JR.’S TELL-GALL
Skips over womanizing & wife suicide
IN his just-published memoir, Robert F. Kennedy Jr. writes about his family’s proud Irish Catholic heritage and the legacy of public service passed down to him from his father.
In “American Values: Lessons I Learned from My Family,” the third of Robert F. Kennedy and wife Ethel’s 11 children also writes about his stormy relationship with his mother, his arrests for pot possession and for spitting on a cop near the Kennedys’ Hyannisport compound in Massachusetts at the time his father was the nation’s top law-enforcement officer.
But what his publisher promises as “an intimate journey” through Kennedy’s life falls far short. Even as many of the 433 pages are devoted to his battles to overcome addictions to alcohol and drugs, an important chapter is missing: Kennedy’s serial womanizing.
There is no examination of what he once called his “lust demons,” and nowhere to be found are the effects his philandering had on his second wife, Mary Richardson Kennedy, who hanged herself in an outbuilding at the couple’s Westchester estate in May 2012.
The father of six enumerated his myriad seductions in a diary discovered by The Post a year after Richardson Kennedy’s death.
In a ledger at the back of the diary, he recorded the names of women with numbers from one to 10 next to each entry. The codes corresponded to sexual acts, with 10 meaning intercourse. The Post counted 37 women in the ledger, with 16 scoring 10. They included a lawyer, doctor, environmental activist and the wife of a famous actor.
In the 398-page journal, which dated to 2001, Kennedy describes being wracked with guilt over his affairs and at one point mused that spending a month in jail in Puerto Rico was a welcome respite from temptation.
“I’m so content here,” the environmental lawyer and activist wrote during his July 2001 incarceration for his part in the protests of the Navy’s bombing exercises in Vieques. “There’s no women. I’m happy . . . It’s not misogyny. It’s the opposite. I love them too much.”

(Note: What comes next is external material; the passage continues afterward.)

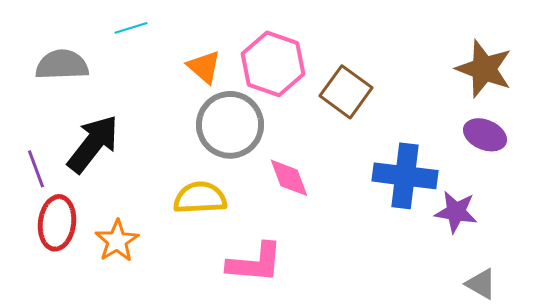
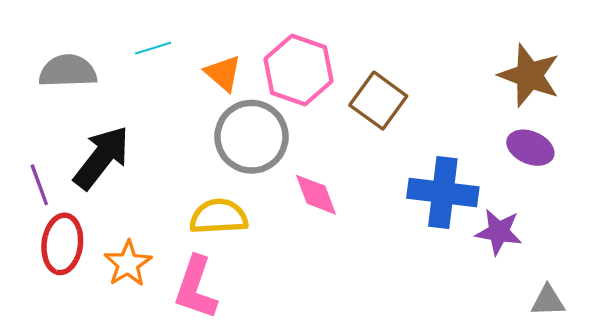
cyan line: (131, 28) -> (153, 48), moved
pink L-shape: (255, 263) -> (196, 288), moved, turned 104
gray triangle: (481, 284) -> (548, 301), moved, turned -32

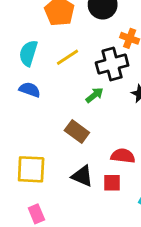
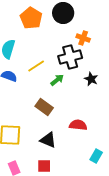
yellow line: (68, 57) -> (36, 66), moved
red square: (112, 183) -> (44, 166), moved

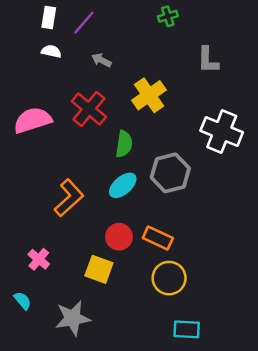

Clearly conflicted, he also wrote in the diary about his love for Richardson Kennedy, a woman he was married to for nearly 18 years.
“I finally spoke to my wonderful wife, and that was a joy,” he wrote. “She is very strong and cheerful.”
But Richardson Kennedy, the mother of four of his children — he has two other children with his first wife, Emily Black — barely warrants a mention in “American Values,” which is peppered with platitudes about his family’s devotion to public service, meetings with world leaders at the family’s Virginia estate Hickory Hill and descriptions of family Bible readings and playing sports in Hyannisport.
The reference to Richardson Kennedy appears on page 380 — a short passage detailing her involvement in a practical joke that he and his sister Kerry played on their mother in 1979 when they substituted RFK’s framed presidential letter collection with disciplinary notes from Kennedy’s teachers. Kennedy met Richardson Kennedy when she was a 14year-old boarding-school roommate of his Kerry.
Kennedy devotes more ink to extolling the virtues of his third wife, actress Cheryl Hines, calling her “my most valued editor” in his acknowledgments. Kennedy began dating Hines while he was in the process of negotiating a bitter divorce from Richardson Kennedy, who died before the divorce was finalized.
In his memoir, Kennedy writes that as he recovered from his drug and alcohol habits, he “became determined to clear up the wreckage of battered relationships that lay in the wake of my addiction.”
But while Kennedy admits to some of his failings and their fallout, he completely ignores others, tilting this personal history more toward revisionism than truth.